Observations from a sand box

Erin Lang - Senegal


December 13, 2010

…Okay, so maybe not an ACTUAL sand box, it’s more like my personal pile of sand, situated right in front of a cement house that was never completely built.  None the less, this sand mound is the only place where you will not be able to discover the town’s Toubaab, for it is where I come to get away from about everything.  This town is small, but as a teacher at an elementary school of eight hundred and a high school of three thousand, escaping even for thirty seconds is next to impossible.  Even when I leave my class door open for thirty seconds to run next door to grab a book, I am never suprised to find a goat munching on a book inside my library when I come back, or a student climbing on the counters or through the window left open as I stepped out.  And although I adore my friends and family here, it is only natural to need a few minutes a day to breathe without someone talking in my ear.  As I said before, this is extremely hard to find here.  So, in the minutes where the Toubaab Teacher is missing, you will probably find me hiding behind a little mountain of sand, where not even the goats can come to interrupt my thoughts.  I am writing this by hand in my hiding spot, finding it extremely comical and unique as a daily experience.

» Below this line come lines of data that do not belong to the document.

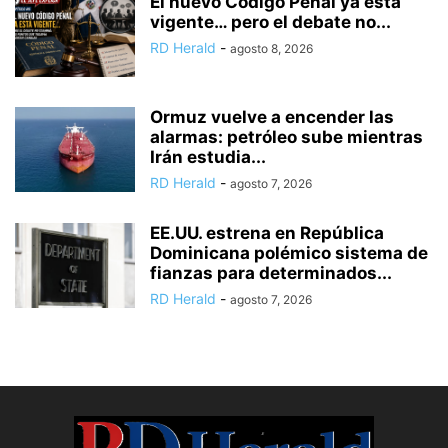
El nuevo Código Penal ya está
vigente… pero el debate no...
RD Herald
-
agosto 8, 2026
Ormuz vuelve a encender las
alarmas: petróleo sube mientras
Irán estudia...
RD Herald
-
agosto 7, 2026
EE.UU. estrena en República
Dominicana polémico sistema de
fianzas para determinados...
RD Herald
-
agosto 7, 2026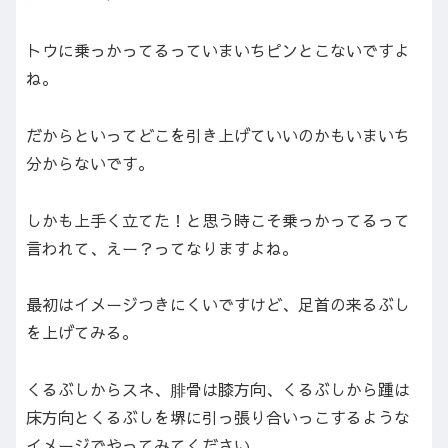
トウに乗っかってるっていまいちピンとこないですよ
ね。
だからといってどこを引き上げていいのかもいまいち
分からないです。
しかも上手く立てた！と思う時こそ乗っかってるって
言われて、えー？ってなりますよね。
最初はイメージつきにくいですけど、足首の来るぶし
を上げてみる。
くるぶしからスネ、腓骨は膝方向、くるぶしから踵は
床方向とくるぶしを堺に引っ張り合いっこするような
イメージでやってみてください。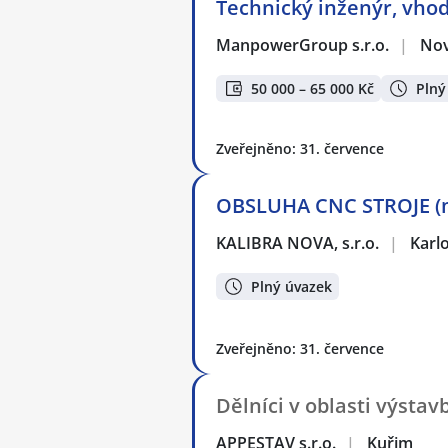
Technický inženýr, vho
ManpowerGroup s.r.o.
|
Nov
50 000 – 65 000 Kč
Plný
Zveřejněno: 31. července
OBSLUHA CNC STROJE (
KALIBRA NOVA, s.r.o.
|
Karl
Plný úvazek
Zveřejněno: 31. července
Dělníci v oblasti výsta
APPESTAV s.r.o.
|
Kuřim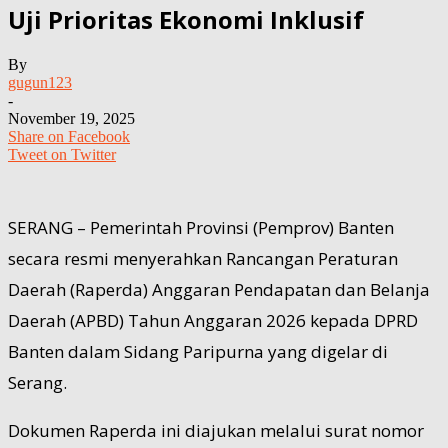
Uji Prioritas Ekonomi Inklusif
By
gugun123
-
November 19, 2025
Share on Facebook
Tweet on Twitter
SERANG – Pemerintah Provinsi (Pemprov) Banten
secara resmi menyerahkan Rancangan Peraturan
Daerah (Raperda) Anggaran Pendapatan dan Belanja
Daerah (APBD) Tahun Anggaran 2026 kepada DPRD
Banten dalam Sidang Paripurna yang digelar di
Serang.
Dokumen Raperda ini diajukan melalui surat nomor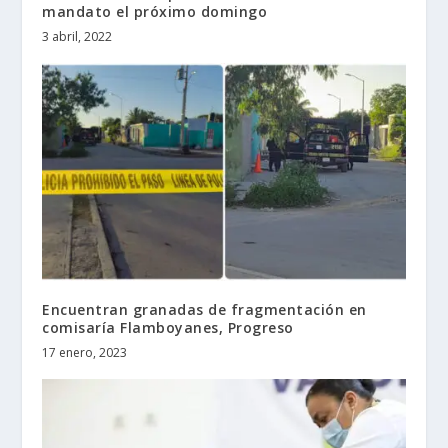
mandato el próximo domingo
3 abril, 2022
Encuentran granadas de fragmentación en
comisaría Flamboyanes, Progreso
17 enero, 2023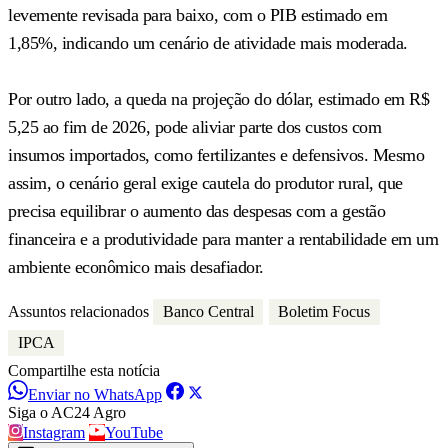
levemente revisada para baixo, com o PIB estimado em
1,85%, indicando um cenário de atividade mais moderada.
Por outro lado, a queda na projeção do dólar, estimado em R$
5,25 ao fim de 2026, pode aliviar parte dos custos com
insumos importados, como fertilizantes e defensivos. Mesmo
assim, o cenário geral exige cautela do produtor rural, que
precisa equilibrar o aumento das despesas com a gestão
financeira e a produtividade para manter a rentabilidade em um
ambiente econômico mais desafiador.
Assuntos relacionados
Banco Central
Boletim Focus
IPCA
Compartilhe esta notícia
Enviar no WhatsApp
Siga o AC24 Agro
Instagram
YouTube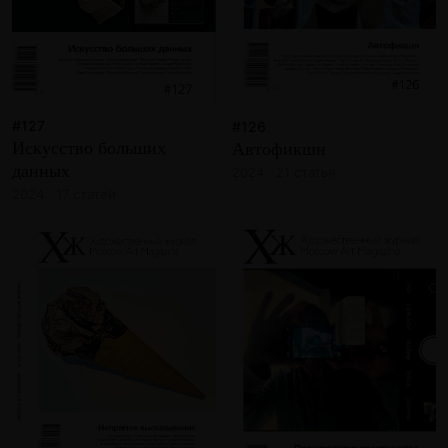
#127
#126
Искусство больших
Автофикшн
данных
2024 · 21 статья
2024 · 17 статей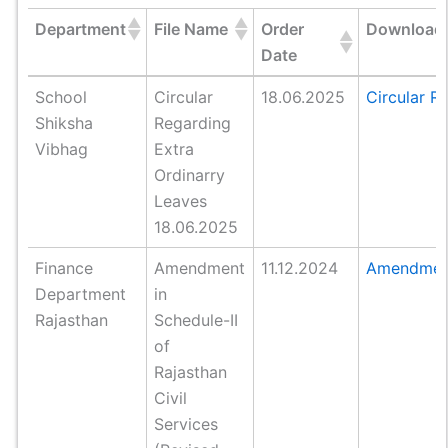
Department
File Name
Order
Download
Date
Department
File Name
Order
Download
School
Circular
18.06.2025
Circular R
Date
Shiksha
Regarding
Vibhag
Extra
Ordinarry
Leaves
18.06.2025
Finance
Amendment
11.12.2024
Amendment_
Department
in
Rajasthan
Schedule-II
of
Rajasthan
Civil
Services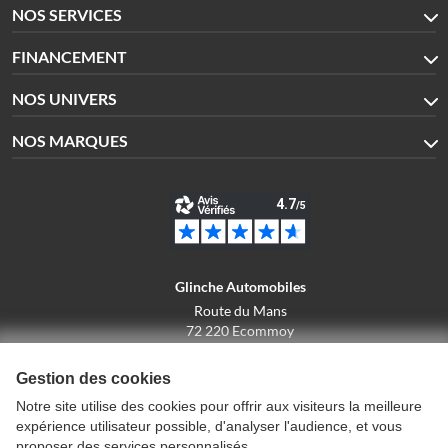
NOS SERVICES
FINANCEMENT
NOS UNIVERS
NOS MARQUES
Glinche Automobiles
Route du Mans
72 220 Ecommoy
02.43.42.10.43
Gestion des cookies
Notre site utilise des cookies pour offrir aux visiteurs la meilleure
expérience utilisateur possible, d'analyser l'audience, et vous
Conditions générales de vente
proposer des services personnalisés.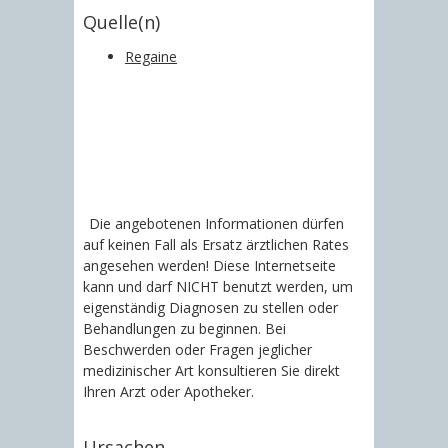
Quelle(n)
Regaine
Die angebotenen Informationen dürfen
auf keinen Fall als Ersatz ärztlichen Rates
angesehen werden! Diese Internetseite
kann und darf NICHT benutzt werden, um
eigenständig Diagnosen zu stellen oder
Behandlungen zu beginnen. Bei
Beschwerden oder Fragen jeglicher
medizinischer Art konsultieren Sie direkt
Ihren Arzt oder Apotheker.
Ursachen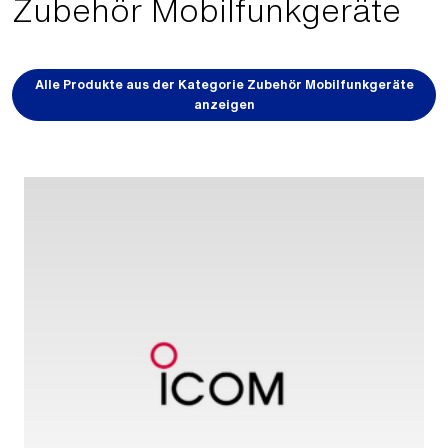
Zubehör Mobilfunkgeräte
Alle Produkte aus der Kategorie Zubehör Mobilfunkgeräte
anzeigen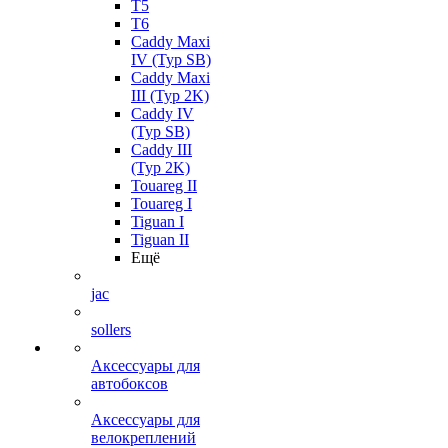
T5
T6
Caddy Maxi
IV (Typ SB)
Caddy Maxi
III (Typ 2K)
Caddy IV
(Typ SB)
Caddy III
(Typ 2K)
Touareg II
Touareg I
Tiguan I
Tiguan II
Ещё
jac
sollers
Аксессуары для
автобоксов
Аксессуары для
велокреплений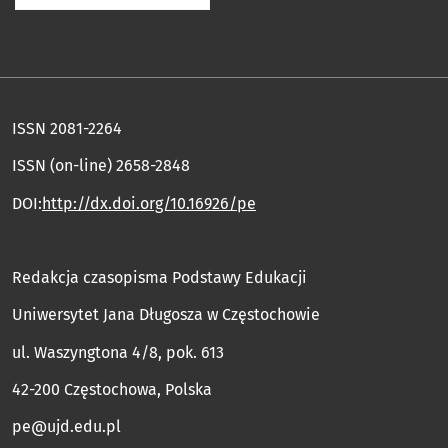
ISSN 2081-2264
ISSN (on-line) 2658-2848
DOI:
http://dx.doi.org/10.16926/pe
Redakcja czasopisma Podstawy Edukacji
Uniwersytet Jana Długosza w Częstochowie
ul. Waszyngtona 4/8, pok. 613
42-200 Częstochowa, Polska
pe@ujd.edu.pl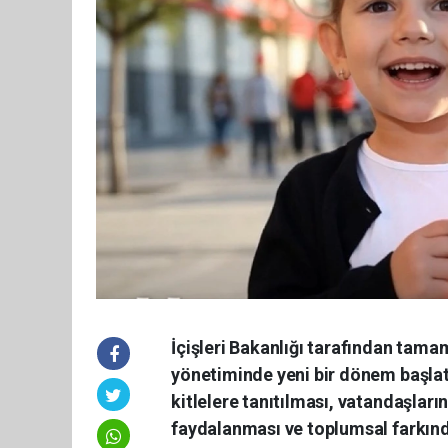
İçişleri Bakanlığı tarafından tamam
yönetiminde yeni bir dönem başlat
kitlelere tanıtılması, vatandaşları
faydalanması ve toplumsal farkınd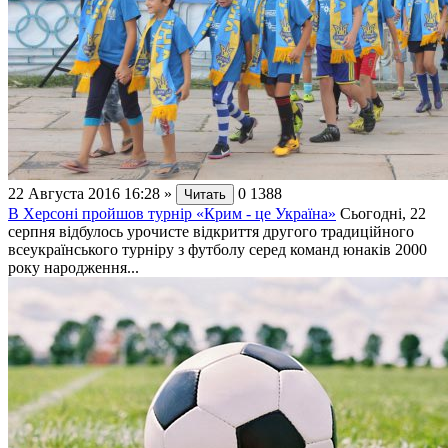
22 Августа 2016 16:28
»
0
1388
Читать
В Херсоні пройшов турнір «Крим - це Україна»
Сьогодні, 22
серпня відбулось урочисте відкриття другого традиційного
всеукраїнського турніру з футболу серед команд юнаків 2000
року народження...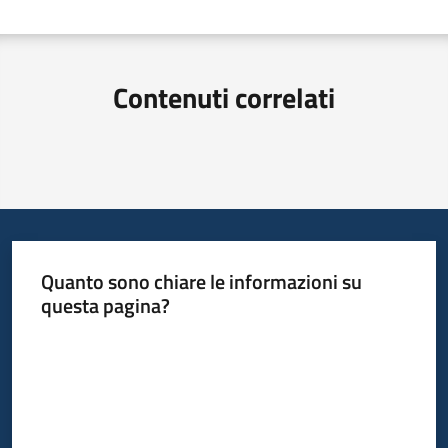
Contenuti correlati
Quanto sono chiare le informazioni su
questa pagina?
Valuta da 1 a 5 stelle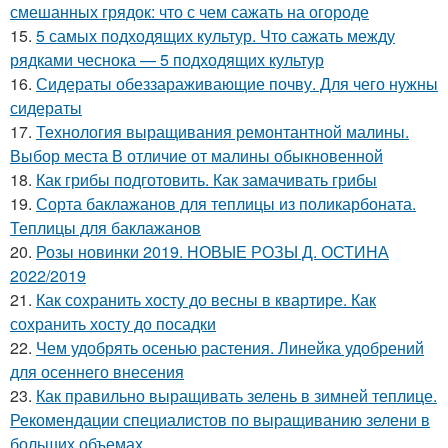
смешанных грядок: что с чем сажать на огороде
15.
5 самых подходящих культур. Что сажать между
рядками чеснока — 5 подходящих культур
16.
Сидераты обеззараживающие почву. Для чего нужны
сидераты
17.
Технология выращивания ремонтантной малины.
Выбор места В отличие от малины обыкновенной
18.
Как грибы подготовить. Как замачивать грибы
19.
Сорта баклажанов для теплицы из поликарбоната.
Теплицы для баклажанов
20.
Розы новинки 2019. НОВЫЕ РОЗЫ Д. ОСТИНА
2022/2019
21.
Как сохранить хосту до весны в квартире. Как
сохранить хосту до посадки
22.
Чем удобрять осенью растения. Линейка удобрений
для осеннего внесения
23.
Как правильно выращивать зелень в зимней теплице.
Рекомендации специалистов по выращиванию зелени в
больших объемах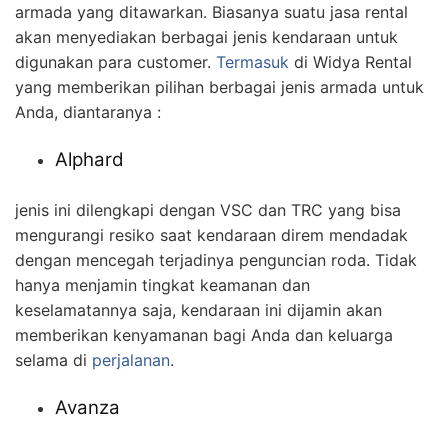
armada yang ditawarkan. Biasanya suatu jasa rental
akan menyediakan berbagai jenis kendaraan untuk
digunakan para customer.
Termasuk
di Widya Rental
yang memberikan pilihan berbagai jenis armada untuk
Anda, diantaranya :
Alphard
jenis ini dilengkapi dengan VSC dan TRC yang bisa
mengurangi resiko saat kendaraan direm mendadak
dengan mencegah terjadinya penguncian roda. Tidak
hanya menjamin tingkat keamanan dan
keselamatannya saja, kendaraan ini dijamin akan
memberikan kenyamanan bagi Anda dan keluarga
selama di
perjalanan
.
Avanza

I see so much from this spot that I don’t get to see normally.  To my left I observe three young boys wrestling and playing under a giant tree, shaded by the sun.  To my right, I see a field that continues on for miles.  The wind is heavy and the air is crisp but light, as the December cool starts to take way in the town of Sebikotane.  It’s abnormally magical here, even the butterflies come in numbers bigger than I ever have seen before.  I think that’s what I love t he most about this place; everything is beautiful, even as I am sitting and observing from my own, personal sand box.